» **Instructions to follow**: Copy each line in the data that includes the word "formulaire".

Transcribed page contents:

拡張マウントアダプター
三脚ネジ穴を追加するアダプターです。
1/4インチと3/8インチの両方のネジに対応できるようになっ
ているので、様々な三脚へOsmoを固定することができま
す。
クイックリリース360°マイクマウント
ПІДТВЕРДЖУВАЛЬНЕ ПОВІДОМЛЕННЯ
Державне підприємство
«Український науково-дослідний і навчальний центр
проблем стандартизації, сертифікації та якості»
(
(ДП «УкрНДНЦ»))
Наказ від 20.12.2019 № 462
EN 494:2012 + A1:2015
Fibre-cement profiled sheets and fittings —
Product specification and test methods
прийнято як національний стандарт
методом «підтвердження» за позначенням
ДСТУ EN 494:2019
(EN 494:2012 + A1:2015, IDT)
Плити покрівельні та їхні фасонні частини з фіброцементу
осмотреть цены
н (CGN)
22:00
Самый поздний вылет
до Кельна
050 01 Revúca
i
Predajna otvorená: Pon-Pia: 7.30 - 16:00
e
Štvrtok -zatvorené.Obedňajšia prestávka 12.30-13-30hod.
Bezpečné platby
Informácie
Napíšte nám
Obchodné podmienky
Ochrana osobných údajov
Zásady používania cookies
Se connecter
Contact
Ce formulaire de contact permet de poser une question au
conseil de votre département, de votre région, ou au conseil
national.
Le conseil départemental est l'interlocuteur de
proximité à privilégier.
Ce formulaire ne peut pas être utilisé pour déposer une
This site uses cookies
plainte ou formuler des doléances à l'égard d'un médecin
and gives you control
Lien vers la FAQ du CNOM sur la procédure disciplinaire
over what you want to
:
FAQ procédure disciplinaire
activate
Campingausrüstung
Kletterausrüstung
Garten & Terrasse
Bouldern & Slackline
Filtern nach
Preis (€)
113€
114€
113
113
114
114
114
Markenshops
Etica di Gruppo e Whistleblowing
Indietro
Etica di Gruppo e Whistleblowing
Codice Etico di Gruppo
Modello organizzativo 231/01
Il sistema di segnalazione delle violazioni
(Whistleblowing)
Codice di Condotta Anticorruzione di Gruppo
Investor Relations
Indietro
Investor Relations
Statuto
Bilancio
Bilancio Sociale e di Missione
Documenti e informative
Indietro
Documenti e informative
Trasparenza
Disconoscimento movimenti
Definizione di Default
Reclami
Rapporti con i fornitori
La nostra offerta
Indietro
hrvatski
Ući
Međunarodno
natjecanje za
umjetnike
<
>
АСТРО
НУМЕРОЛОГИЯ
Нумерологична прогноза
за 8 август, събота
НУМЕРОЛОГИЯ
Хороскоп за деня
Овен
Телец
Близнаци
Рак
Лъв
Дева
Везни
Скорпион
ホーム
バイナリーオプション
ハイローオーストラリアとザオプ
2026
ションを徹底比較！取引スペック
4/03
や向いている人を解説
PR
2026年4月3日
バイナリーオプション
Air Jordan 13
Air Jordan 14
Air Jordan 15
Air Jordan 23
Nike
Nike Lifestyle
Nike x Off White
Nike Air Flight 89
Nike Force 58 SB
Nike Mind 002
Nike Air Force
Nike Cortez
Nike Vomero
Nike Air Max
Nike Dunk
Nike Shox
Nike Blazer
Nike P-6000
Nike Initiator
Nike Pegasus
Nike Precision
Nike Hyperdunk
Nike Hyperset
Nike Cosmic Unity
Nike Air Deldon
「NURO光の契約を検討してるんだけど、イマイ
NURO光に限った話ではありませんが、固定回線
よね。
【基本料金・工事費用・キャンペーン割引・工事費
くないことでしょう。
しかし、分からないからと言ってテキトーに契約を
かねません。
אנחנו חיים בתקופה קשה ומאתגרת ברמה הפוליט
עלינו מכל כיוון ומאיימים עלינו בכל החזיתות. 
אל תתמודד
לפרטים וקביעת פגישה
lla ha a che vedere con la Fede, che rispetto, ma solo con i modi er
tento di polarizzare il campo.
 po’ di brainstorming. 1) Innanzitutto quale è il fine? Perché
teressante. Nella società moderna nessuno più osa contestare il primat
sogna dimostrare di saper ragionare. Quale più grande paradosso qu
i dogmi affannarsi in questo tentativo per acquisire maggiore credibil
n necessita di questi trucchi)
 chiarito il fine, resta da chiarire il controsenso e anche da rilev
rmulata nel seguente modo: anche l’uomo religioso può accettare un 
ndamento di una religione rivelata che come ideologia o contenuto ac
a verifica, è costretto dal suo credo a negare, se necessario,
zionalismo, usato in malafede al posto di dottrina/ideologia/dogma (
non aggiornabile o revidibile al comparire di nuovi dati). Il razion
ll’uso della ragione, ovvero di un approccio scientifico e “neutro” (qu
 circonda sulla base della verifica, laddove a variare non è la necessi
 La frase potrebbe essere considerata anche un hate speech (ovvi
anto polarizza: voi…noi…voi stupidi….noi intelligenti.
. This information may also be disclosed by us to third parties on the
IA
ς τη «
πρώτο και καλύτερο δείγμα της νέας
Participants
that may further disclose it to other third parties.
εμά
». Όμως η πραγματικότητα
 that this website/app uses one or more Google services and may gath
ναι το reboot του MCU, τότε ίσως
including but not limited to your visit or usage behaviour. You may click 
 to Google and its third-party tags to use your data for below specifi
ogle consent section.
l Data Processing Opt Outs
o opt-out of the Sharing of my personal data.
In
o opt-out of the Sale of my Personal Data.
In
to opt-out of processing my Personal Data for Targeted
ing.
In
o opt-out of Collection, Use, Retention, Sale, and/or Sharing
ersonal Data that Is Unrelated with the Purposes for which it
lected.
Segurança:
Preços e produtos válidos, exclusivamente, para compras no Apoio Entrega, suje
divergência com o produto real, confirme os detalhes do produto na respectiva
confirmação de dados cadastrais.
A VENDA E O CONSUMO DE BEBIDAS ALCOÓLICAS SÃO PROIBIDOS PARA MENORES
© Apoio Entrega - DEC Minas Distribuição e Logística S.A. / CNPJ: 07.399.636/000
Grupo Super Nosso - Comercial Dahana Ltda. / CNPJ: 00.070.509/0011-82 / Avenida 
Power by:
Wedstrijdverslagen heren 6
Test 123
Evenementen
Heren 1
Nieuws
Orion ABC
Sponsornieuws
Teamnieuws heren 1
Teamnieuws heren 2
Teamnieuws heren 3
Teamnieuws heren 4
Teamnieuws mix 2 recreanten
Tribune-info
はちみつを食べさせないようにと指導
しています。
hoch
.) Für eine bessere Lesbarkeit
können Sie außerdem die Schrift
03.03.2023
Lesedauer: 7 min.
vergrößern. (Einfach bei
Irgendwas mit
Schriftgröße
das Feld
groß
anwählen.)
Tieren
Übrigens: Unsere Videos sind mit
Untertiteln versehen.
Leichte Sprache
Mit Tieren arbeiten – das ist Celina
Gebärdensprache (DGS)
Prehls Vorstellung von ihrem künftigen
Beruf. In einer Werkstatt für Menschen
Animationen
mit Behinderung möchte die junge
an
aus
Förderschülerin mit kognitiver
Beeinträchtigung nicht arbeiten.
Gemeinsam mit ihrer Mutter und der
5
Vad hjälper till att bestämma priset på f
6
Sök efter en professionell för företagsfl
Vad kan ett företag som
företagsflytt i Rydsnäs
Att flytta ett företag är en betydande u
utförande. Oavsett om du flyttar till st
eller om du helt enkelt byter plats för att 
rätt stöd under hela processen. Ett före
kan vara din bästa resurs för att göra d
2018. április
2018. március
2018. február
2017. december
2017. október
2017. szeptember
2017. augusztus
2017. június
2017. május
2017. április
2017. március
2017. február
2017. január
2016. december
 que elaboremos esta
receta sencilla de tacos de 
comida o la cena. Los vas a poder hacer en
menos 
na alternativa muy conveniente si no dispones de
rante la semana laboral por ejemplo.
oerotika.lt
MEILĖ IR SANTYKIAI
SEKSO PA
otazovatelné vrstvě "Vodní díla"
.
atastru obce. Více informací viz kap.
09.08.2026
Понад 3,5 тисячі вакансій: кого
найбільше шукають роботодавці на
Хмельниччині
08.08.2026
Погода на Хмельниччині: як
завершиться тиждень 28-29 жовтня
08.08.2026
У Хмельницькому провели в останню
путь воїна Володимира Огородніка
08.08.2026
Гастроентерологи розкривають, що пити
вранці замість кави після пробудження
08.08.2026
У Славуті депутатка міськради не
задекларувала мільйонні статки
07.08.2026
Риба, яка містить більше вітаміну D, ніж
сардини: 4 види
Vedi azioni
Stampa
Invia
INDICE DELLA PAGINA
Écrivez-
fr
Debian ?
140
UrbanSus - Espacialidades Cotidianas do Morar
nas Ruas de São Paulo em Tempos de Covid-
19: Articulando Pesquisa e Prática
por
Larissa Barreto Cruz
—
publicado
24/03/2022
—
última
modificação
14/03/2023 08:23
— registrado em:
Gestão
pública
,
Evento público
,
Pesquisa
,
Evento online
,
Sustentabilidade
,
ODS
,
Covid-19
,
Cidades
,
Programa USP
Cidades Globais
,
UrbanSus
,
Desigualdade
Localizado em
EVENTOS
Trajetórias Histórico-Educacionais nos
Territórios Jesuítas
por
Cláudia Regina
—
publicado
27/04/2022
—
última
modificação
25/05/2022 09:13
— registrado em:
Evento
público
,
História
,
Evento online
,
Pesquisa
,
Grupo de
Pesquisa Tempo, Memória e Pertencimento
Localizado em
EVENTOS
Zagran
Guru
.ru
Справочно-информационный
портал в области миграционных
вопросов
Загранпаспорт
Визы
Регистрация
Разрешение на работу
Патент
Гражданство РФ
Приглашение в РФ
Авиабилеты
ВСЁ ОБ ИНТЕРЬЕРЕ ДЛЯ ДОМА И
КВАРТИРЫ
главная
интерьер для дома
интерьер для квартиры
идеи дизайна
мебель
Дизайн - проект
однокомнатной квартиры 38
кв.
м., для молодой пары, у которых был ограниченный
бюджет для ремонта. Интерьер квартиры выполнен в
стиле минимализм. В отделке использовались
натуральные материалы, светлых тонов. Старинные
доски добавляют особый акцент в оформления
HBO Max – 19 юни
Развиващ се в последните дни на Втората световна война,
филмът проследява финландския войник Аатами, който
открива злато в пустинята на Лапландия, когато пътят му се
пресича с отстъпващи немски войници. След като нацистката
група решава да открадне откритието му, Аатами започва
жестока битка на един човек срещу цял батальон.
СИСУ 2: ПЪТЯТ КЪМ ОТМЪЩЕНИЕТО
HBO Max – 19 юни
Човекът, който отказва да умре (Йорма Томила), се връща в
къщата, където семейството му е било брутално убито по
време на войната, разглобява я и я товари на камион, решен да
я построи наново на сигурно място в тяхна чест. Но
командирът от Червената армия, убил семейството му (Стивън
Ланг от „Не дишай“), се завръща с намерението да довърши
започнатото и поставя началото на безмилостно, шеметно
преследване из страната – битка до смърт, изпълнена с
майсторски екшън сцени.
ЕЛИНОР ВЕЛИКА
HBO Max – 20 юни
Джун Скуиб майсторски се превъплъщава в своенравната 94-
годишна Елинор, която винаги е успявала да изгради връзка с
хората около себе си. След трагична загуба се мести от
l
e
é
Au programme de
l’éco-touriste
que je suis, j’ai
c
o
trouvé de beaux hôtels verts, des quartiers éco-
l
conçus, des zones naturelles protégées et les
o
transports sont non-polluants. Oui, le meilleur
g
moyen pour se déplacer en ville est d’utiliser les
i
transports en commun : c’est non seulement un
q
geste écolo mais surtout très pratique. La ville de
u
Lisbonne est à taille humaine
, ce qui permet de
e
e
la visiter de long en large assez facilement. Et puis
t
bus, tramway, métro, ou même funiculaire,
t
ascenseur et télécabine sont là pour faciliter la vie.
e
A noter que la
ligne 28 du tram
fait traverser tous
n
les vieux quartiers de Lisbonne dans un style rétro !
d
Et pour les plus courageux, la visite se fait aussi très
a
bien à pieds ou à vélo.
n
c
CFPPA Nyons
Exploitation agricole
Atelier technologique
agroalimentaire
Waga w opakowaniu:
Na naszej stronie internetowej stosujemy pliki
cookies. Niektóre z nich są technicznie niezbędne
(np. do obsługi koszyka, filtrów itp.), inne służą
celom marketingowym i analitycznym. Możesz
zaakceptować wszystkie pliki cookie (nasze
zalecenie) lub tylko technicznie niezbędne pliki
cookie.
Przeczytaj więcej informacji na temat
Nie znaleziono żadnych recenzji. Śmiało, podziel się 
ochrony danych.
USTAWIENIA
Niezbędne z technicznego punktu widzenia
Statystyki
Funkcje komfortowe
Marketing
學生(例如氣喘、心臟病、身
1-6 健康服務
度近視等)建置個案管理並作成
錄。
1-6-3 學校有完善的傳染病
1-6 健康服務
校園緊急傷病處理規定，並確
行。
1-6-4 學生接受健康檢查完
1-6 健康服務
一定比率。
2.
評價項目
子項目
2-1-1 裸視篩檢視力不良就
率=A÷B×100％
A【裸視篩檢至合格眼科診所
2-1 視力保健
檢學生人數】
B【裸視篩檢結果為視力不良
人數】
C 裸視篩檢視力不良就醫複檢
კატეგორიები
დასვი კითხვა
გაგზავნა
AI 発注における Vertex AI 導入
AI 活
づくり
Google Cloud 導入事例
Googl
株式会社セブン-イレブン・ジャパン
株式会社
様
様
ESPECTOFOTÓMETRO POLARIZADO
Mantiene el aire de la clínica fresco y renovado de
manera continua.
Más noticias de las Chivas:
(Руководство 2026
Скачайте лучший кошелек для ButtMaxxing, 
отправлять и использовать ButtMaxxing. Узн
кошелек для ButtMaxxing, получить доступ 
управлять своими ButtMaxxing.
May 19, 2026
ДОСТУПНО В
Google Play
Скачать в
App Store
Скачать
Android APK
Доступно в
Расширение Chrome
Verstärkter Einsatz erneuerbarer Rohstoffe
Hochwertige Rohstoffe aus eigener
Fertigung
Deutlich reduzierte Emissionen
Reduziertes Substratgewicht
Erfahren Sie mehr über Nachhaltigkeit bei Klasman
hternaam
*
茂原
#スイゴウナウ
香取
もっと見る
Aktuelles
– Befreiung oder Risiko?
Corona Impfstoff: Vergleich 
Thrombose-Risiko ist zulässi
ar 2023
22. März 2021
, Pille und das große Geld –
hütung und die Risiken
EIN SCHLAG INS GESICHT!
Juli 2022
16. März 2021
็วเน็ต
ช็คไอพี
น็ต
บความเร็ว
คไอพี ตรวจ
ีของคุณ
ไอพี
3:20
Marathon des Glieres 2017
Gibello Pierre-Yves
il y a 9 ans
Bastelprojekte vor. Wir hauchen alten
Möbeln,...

» **Your solution**:
Ce formulaire de contact permet de poser une question au
Ce formulaire ne peut pas être utilisé pour déposer une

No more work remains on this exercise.